Breaking News

Sengkarut KDMP Sragen, 102 Desa Dalam Bayang-Bayang Pidana Atau Denda 7 Milyar Jika Salah Langkah

 
SUARA DAERAH SRAGEN – Proyek Koperasi Desa Merah Putih (KDMP) yang digadang-gadang menjadi motor ekonomi pedesaan di Bumi Sukowati kini justru memicu kegaduhan. Alih-alih menjadi karpet merah menuju kesejahteraan, program ini disebut-sebut menyimpan "bom waktu" hukum yang bisa menyeret para kepala desa (Kades) ke ranah pidana.

Dua persoalan krusial mengemuka, yakni  pelanggaran tata ruang yang masif dan prosedur administrasi yang dinilai "melompat pagar".

Kepala Dinas Perumahan, Kawasan Permukiman, Pertanahan, dan Tata Ruang (Disperkimtaru) Sragen, Aris Wahyudi, memberikan penjelasan bahwa hasil pemetaan poligon terhadap 178 desa yang mengajukan lokasi KDMP, lebih dari 50 persen di antaranya terganjal status lahan.

Data Disperkimtaru mencatat 53 desa yang mengajukan masuk dalam Lahan Sawah Dilindungi (LSD) dan 49 desa berada di Lahan Baku Sawah (LBS). Secara regulasi, sistem Online Single Submission (OSS) dipastikan akan mengunci izin di lahan-lahan "hijau" tersebut.

"Pemanfaatan lahan yang tidak sesuai tata ruang itu berisiko pidana. Ancamannya tidak main-main, denda Rp 1 miliar hingga Rp 7 miliar atau penjara sampai 20 tahun," tegas Aris saat usai audiensi dengan Komisi I DPRD Sragen Selasa (27/1/2026)

Kondisi ini kian pelik lantaran permohonan dispensasi untuk desa yang diajukan Bupati Sragen ke pemerintah provinsi hingga kini masih "ngambang" tanpa jawaban pasti.

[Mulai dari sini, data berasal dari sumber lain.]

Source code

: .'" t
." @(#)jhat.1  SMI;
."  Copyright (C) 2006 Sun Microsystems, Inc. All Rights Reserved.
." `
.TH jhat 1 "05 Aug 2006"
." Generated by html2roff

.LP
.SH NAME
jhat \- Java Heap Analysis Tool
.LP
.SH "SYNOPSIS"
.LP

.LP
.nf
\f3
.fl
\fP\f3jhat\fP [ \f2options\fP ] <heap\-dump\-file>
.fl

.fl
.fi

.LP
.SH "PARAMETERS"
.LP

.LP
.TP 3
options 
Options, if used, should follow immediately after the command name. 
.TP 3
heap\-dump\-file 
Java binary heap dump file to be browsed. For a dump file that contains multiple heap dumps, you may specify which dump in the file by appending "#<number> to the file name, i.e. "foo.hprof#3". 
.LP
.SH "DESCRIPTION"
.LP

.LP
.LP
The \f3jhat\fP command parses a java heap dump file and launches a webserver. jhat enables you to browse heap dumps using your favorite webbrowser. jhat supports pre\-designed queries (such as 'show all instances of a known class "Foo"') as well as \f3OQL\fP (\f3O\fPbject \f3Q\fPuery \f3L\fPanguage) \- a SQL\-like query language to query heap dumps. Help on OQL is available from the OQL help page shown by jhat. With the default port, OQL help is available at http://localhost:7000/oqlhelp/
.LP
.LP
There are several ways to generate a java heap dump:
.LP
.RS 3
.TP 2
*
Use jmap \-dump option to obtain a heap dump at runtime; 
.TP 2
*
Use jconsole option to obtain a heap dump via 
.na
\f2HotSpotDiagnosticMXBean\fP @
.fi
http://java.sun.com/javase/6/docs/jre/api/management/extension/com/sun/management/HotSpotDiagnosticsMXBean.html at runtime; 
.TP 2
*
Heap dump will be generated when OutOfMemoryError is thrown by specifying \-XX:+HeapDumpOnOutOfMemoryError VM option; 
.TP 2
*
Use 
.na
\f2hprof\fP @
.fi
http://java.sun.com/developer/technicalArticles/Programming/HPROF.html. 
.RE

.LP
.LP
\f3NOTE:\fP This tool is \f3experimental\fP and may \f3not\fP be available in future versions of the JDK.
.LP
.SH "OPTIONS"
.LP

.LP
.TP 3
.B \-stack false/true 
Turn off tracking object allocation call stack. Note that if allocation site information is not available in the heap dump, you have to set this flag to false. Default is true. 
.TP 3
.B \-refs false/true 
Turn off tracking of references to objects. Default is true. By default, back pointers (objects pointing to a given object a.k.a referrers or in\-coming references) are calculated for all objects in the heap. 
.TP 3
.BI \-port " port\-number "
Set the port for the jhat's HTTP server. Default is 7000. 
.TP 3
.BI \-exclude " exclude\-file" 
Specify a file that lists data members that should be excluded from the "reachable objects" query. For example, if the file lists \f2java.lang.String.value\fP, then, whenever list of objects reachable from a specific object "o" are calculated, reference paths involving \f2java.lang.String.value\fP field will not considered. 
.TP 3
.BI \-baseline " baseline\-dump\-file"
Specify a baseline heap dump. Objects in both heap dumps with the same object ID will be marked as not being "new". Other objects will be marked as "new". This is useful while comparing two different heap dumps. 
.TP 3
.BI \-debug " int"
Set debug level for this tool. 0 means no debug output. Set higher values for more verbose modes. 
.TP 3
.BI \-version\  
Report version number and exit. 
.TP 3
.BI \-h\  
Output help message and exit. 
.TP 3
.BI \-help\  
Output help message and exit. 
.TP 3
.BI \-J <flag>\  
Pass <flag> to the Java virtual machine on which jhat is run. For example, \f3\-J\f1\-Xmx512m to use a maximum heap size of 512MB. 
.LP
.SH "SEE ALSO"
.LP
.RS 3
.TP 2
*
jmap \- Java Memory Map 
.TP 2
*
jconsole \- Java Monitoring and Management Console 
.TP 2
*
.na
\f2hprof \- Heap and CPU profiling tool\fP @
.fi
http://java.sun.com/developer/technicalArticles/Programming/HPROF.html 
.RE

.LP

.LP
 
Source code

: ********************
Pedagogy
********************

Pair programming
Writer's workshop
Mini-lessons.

Di sisi lain, suara sumbang muncul dari akar rumput. Para Kades merasa ada yang janggal dalam mekanisme pelaksanaan di lapangan. Ngadiman, Kades Cepoko yang juga Wakil Bendahara Persaudaraan Kepala Desa Indonesia (PKDI) Sragen, menyoroti alur koordinasi yang tidak lazim.

Ia membeberkan bahwa proses penandatanganan dokumen dilakukan secara langsung antara Kades dan Babinsa, tanpa melewati jalur birokrasi standar seperti Dinas Pemberdayaan Masyarakat dan Desa (PMD) maupun Camat.

"Mestinya kan lewat kabupaten dulu, ada rekomendasi PMD, lalu ke Camat. Ini tidak. Babinsa langsung minta tanda tangan ke Kades. Secara administrasi ini kan lompat-lompat," keluh Ngadiman.

Kritik tajam juga mengarah pada nilai proyek yang disebut mencapai Rp 1,6 miliar per titik. Ngadiman membandingkan proyek KDMP dengan pengelolaan Dana Desa (DD) yang sangat ketat. Di saat proyek desa senilai Rp 3 juta wajib memasang papan informasi. Lantas proyek KDMP yang bernilai miliaran justru terkesan tertutup.

"Kami diajari transparan. Proyek kecil saja ada plakatnya, sumber dana dari mana, speknya apa. Nah, ini anggaran miliaran tapi papan proyeknya tidak ada. Kami hanya tidak ingin jadi tumbal di kemudian hari," ungkapnya 

Kini, para Kades di Sragen memilih untuk mengerem langkah. Mereka menuntut adanya payung hukum yang sinkron antara program pusat dengan aturan daerah. Jika sinkronisasi tata ruang dan tertib administrasi tidak segera dibereskan, proyek strategis ini dikhawatirkan hanya akan menyisakan persoalan hukum bagi para pemangku kebijakan di desa.

"Prinsipnya kami dukung program pemerintah. Tapi jangan tabrak regulasi. Jangan sampai niat baik ini malah berujung jeruji besi," pungkas Ngadiman.